Chapter_492

7 0 00

December 13

Walked down the bottom of the road and hung over some wooden railings. A little village baby-girl aged not more than 3 was hovering about near me while I gazed abstractedly across the Park at the trees. Presently, she crawled through the railings into the field and picked up a few dead leaves⁠—a baby picking up dead leaves! Then she threw them down, and kicked them. Then moved on again⁠—rustling about intermittently like a winter Thrush in the shrubbery. At last, she had stumbled around to where I was leaning over the railings. She stood immediately in front of me and silently looked up with a steady reproachful gaze: “Ain’t you ’shamed, you lazybones?” till I could bear her inquisitorial gaze no longer, and so went and hung over some more railings further on.

He asked for a Tennyson. She immediately went upstairs in the dark, lit a match and got it for him.

He asked for a Shakespeare. And without a moment’s hesitation, she went upstairs again, lit another match and got that for him.

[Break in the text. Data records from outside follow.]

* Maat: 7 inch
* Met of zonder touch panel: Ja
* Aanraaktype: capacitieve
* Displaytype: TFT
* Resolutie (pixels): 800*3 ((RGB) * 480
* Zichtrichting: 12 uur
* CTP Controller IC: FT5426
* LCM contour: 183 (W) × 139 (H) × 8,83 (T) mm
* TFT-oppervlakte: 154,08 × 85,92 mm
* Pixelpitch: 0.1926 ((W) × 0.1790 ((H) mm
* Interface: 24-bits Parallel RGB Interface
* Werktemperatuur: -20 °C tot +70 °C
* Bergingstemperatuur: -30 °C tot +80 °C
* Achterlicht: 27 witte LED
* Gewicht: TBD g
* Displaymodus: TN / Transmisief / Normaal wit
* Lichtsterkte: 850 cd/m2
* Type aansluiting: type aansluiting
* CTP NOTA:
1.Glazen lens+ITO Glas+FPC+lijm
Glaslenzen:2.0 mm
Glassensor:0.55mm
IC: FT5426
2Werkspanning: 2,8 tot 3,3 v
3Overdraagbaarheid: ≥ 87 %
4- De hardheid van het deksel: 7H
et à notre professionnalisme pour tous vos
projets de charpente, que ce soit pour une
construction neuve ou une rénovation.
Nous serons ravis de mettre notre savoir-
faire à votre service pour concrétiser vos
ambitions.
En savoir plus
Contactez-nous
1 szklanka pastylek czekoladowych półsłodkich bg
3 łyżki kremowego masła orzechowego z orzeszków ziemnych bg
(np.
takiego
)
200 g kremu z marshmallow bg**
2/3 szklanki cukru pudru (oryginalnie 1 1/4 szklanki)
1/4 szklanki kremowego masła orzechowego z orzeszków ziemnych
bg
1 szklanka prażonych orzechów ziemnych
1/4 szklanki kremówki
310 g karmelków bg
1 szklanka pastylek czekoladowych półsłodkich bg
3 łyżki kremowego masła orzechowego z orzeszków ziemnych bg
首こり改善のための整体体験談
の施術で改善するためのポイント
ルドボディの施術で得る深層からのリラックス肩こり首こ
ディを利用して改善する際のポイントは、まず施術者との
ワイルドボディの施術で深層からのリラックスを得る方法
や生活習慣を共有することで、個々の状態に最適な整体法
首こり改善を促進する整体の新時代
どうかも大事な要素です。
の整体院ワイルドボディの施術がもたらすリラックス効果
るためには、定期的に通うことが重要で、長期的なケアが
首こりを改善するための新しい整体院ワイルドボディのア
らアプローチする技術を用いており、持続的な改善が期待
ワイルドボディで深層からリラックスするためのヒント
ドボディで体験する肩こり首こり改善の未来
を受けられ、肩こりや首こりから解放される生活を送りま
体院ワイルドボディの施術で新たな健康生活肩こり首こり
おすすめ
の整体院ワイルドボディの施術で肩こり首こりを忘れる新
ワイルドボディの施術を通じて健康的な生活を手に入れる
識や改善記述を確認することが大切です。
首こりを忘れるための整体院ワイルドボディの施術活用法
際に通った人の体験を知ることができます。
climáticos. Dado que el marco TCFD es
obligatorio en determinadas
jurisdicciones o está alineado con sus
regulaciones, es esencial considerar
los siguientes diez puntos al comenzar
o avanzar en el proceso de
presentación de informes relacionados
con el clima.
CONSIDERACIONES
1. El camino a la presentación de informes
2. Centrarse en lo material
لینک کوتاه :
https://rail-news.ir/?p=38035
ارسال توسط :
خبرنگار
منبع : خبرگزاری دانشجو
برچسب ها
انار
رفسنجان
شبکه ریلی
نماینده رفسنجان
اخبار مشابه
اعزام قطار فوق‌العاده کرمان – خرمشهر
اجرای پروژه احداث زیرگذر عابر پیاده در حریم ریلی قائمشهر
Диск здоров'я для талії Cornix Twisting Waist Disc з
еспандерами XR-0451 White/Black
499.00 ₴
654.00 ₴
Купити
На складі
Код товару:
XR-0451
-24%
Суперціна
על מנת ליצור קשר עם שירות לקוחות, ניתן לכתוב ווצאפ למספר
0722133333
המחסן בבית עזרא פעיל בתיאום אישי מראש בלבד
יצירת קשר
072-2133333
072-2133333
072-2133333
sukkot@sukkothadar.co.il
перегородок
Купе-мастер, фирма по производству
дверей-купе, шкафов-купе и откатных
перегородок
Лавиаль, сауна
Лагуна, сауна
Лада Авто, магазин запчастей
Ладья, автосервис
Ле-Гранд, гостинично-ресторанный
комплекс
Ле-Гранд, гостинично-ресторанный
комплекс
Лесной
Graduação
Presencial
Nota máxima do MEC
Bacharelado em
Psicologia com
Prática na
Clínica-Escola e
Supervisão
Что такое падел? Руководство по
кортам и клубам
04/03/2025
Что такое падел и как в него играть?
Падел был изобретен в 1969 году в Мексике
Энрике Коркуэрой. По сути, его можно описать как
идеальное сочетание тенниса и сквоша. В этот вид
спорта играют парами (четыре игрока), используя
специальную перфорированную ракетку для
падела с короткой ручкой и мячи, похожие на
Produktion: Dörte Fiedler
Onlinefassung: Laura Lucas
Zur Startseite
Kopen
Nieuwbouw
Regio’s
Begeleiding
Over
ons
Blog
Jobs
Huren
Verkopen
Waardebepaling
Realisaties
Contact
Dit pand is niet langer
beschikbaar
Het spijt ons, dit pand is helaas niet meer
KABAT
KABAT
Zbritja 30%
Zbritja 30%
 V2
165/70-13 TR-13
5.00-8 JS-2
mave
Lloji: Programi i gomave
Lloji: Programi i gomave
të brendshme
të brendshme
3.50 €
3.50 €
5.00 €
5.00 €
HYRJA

And I believe if he had said “Rats,” she would have shot out silently into the dark and tried to catch one for him. Only a woman is capable of such service.

“You did not come,

And marching time drew on and wore me numb⁠—

Yet less for loss of your dear presence there

Than that I thus found lacking in your make

That high compassion which can overbear

Reluctance for pure loving-kindness’ sake

Grieved I, when, as the hope-hour stroked its sum,

You did not come.”

I thoroughly enjoy Hardy’s poetry for its masterfulness, for his sheer muscular compulsion over the words and sentences. In his rough-hewn lines he yokes the recalcitrant words together and drives them along mercilessly with something that looks like simple brute strength. Witness the triumphant last line in the above where the words are absolute bondslaves to his exact meaning, his indomitable will. All this pleases me the more for I know to my cost what stubborn, sullen, Hephaestian beasts words and clauses can sometimes be. It is nice to see them punished. Hardy’s poetry is Michelangelo rather than Greek, Browning not Tennyson.